8.22.2009

Oeil pour oeil . Inglorious basterds . Quentin Tarantino

Les juifs prennent leur revanche et font un carnage dans leur croisade contre les méchants nazis. Ce ne sont pas des juifs normaux : ils sont américains (pour la plupart) et se proclament donc vengeurs justiciers. Ils sont menés avec conviction fervente par le Lieutenant Aldo Raine, un Bush Jr qui aurait pris en grippe les nazis plutôt que les terroristes et qui s’aurait fait parachuté en terrain ennemi, question d’établir lui-même toute la légitimité d’une furie meurtrière au nom de la vengeance des juifs. Leur entreprise est des plus barbares qu’on puisse imaginer. Il est déjà difficile de concevoir toute l’ampleur de l’horreur de l’Holocauste, il est d’autant plus inconcevable qu’une riposte adoptant le même systématisme exterminateur et aveugle puisse être simplement envisagé. Pourtant, Tarantino l’a fait. Une riposte sérieuse semble d’ailleurs toujours inconcevable en sortant d’une projection de son dernier film. Tous les personnages, sans exception, finissent aussi idiots les uns que les autres, qu’il s’agisse des basterds et leurs visages figés de plaisir vengeur en défigurant Hitler aux tirs de mitraillette, de Shoshana et son rire débile lorsque son image est projetée sur l’écran de son cinéma, du Führer et de ses hauts dirigeants qui tentent comme des poules sans têtes de fuir le cinéma en flammes, du Lieutenant Raine qui déclare bêtement avoir accompli son chef-d’œuvre en gravant la croix gammée au front du Colonel Landa ou de ce dernier si fier de trahir sa nation, de se faufiler en héro dans le camp adverse et ce, sans remords quant à sa responsabilités pour d’innombrables morts de juifs.

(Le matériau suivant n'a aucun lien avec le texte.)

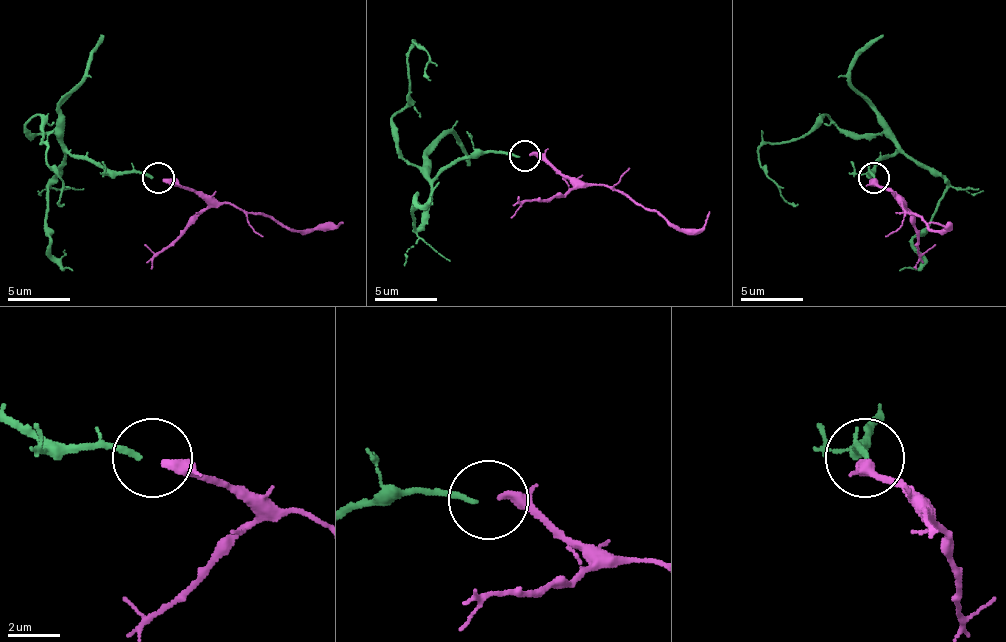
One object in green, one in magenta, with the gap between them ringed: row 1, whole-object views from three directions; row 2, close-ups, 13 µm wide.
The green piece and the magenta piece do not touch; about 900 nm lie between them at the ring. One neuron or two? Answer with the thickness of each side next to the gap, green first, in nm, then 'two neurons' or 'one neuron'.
200 nm thick on the green side, 360 nm on the other; one neuron

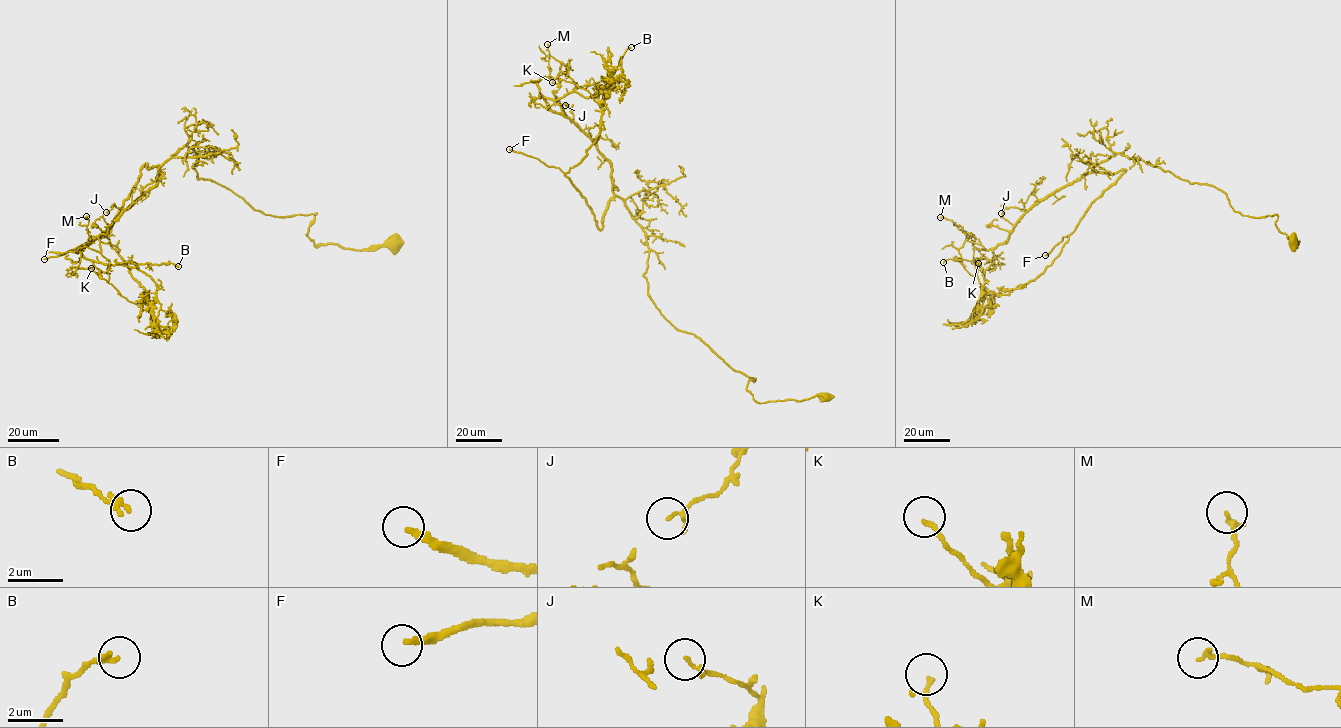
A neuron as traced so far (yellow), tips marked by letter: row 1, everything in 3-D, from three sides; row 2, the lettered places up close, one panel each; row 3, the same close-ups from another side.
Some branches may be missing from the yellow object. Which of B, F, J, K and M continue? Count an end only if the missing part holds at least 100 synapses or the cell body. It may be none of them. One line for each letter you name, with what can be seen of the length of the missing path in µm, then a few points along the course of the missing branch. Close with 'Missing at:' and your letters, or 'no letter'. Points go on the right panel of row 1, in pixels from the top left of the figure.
F: 130 µm | (1045, 255), (1038, 268), (1042, 299), (1011, 317), (996, 309), (974, 334), (983, 335)
Missing at: F

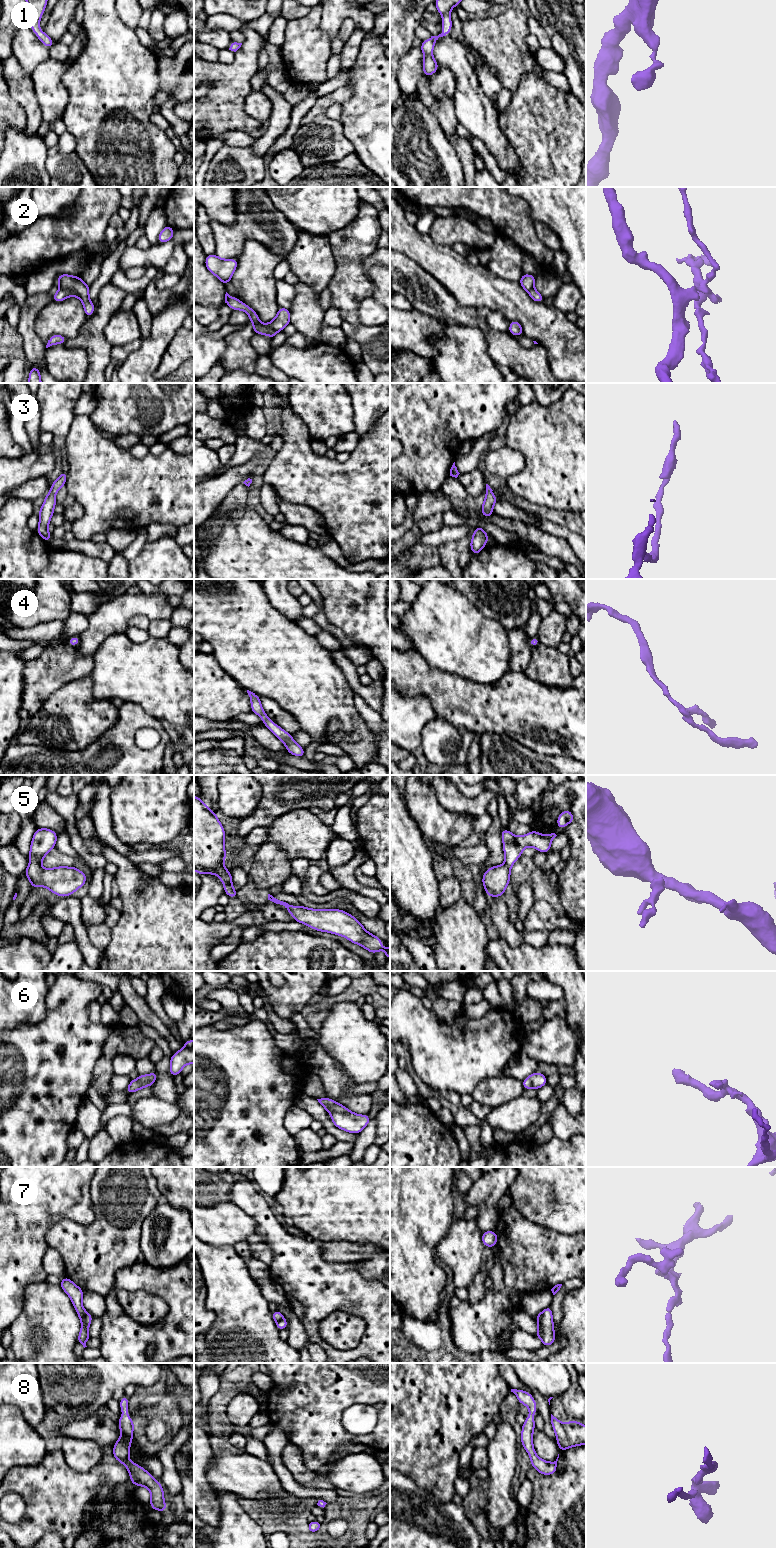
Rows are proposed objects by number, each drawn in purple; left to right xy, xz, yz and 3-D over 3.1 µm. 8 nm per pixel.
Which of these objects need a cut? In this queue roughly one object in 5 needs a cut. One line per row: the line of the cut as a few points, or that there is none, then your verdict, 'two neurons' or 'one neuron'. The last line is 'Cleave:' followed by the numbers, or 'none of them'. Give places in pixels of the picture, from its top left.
1: no cut | one neuron
2: xy (60, 287), (72, 290), (80, 298) | two neurons
3: no cut | one neuron
4: no cut | one neuron
5: no cut | one neuron
6: no cut | one neuron
7: yz (542, 1313), (541, 1339) | two neurons
8: no cut | one neuron
Cleave: 2, 7

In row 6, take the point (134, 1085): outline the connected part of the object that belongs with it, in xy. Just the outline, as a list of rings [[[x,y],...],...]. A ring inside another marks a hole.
[[[155,1070],[151,1074],[139,1075],[137,1079],[131,1080],[127,1089],[127,1093],[134,1093],[144,1087],[149,1087],[154,1084],[157,1079],[157,1071]]]

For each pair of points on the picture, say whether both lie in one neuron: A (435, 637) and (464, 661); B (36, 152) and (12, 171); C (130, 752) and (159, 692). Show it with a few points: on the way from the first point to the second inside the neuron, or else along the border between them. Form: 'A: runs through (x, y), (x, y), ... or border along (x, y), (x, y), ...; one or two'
A: runs through (442, 639), (457, 654); one
B: runs through (30, 155), (18, 167); one
C: border along (128, 701), (137, 703), (147, 713), (161, 722); two

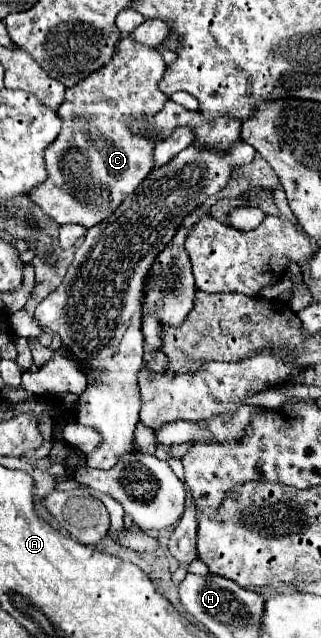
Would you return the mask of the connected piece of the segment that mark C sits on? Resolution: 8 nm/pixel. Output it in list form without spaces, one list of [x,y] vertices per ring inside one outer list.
[[[169,34],[159,46],[145,46],[131,36],[125,36],[121,40],[121,50],[117,56],[111,58],[101,70],[91,72],[87,78],[77,82],[75,86],[67,88],[63,104],[57,108],[57,112],[63,118],[63,130],[57,136],[57,142],[45,150],[45,162],[49,170],[49,178],[33,190],[29,196],[47,216],[51,216],[57,224],[79,224],[85,228],[91,228],[105,220],[109,214],[115,212],[115,208],[143,182],[143,178],[153,168],[153,146],[155,140],[133,134],[129,130],[131,118],[137,120],[149,120],[155,112],[159,112],[165,102],[169,100],[165,92],[159,90],[159,82],[165,72],[165,60],[161,56],[161,50],[177,50],[179,48],[179,36]]]

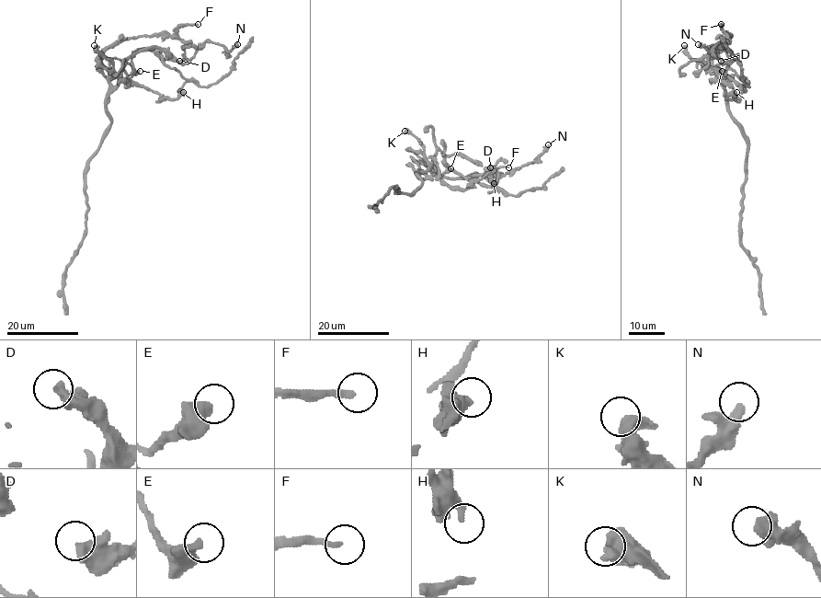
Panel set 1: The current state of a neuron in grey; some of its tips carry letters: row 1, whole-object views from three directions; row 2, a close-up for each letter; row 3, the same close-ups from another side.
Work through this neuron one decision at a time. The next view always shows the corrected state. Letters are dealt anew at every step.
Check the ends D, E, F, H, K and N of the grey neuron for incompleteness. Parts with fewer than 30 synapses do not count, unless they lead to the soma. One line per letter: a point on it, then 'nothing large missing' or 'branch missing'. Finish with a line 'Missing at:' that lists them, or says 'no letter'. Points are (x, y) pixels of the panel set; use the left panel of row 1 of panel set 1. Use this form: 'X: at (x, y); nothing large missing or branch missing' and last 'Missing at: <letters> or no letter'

Ce n’est donc qu’au prix d’une horreur égale que le monde peut répondre à celles perpétrées durant la Deuxième Guerre Mondial. Il n’y a plus d’espoir ou de désespoir d’une reconsidération de l’Homme face à ce qu’il peut accomplir de pire mais plutôt une acceptation aveugle de ses pulsions haineuses. Le ridicule qui empreigne le film entier permet par contre de remet ce constat pessimiste en question. Comme pour Kill Bill, qui illustrait dans toute son ambiguïté l’entremêlement des approches constituantes des identités féminines contemporaines, Tarantino représente un monde équivoque qui ne s’entend pas sur une manière de comprendre les horreurs qui ont eu lieu durant cette guerre. Ce monde se partage donc entre des tendances aux accusations simples (incarnées par les inglorious basterds), le ressentiment face aux atrocités perpétrées contre les victimes (véhiculé par Shosanna Dreyfus) ou même la simple acceptation des faits (représenté par le Colonel Landa). Ce qui diffère de Kill Bill par contre est le fait que le point commun où s’incarnait l’ambiguïté véhiculée par le diptyque se retrouvait personnifié par Béatrix Kiddo, déchirée entre les désirs maternels, amoureux et d’autodétermination, alors que dans Inglorious basterds ce même point focal d’ambiguïté est absent du film. Il se déplace dans la salle, sur les spectateurs. Tout le poids de la reconnaissance des ambiguïtés qu’illustre le film repose sur chacun assistant aux projections. Tarantino ne fait donc qu’élaborer cette vision qu’il a eu d’une vengeance œil pour œil sans la justifier ou la condamner. Comme il l’a été pour Kill Bill, il ne semble être qu’un accumulateur des opinions populaires reflétant l’état des choses actuelles. Que Tarantino y soit consciemment responsable ou non, Inglorious basterds met à jour la réalité frustrante du peu d’évolution de l’Homme depuis les atrocités dont il s’est découvert capable durant la Deuxième Guerre Mondiale. À tout et chacun de décider si ça le remue.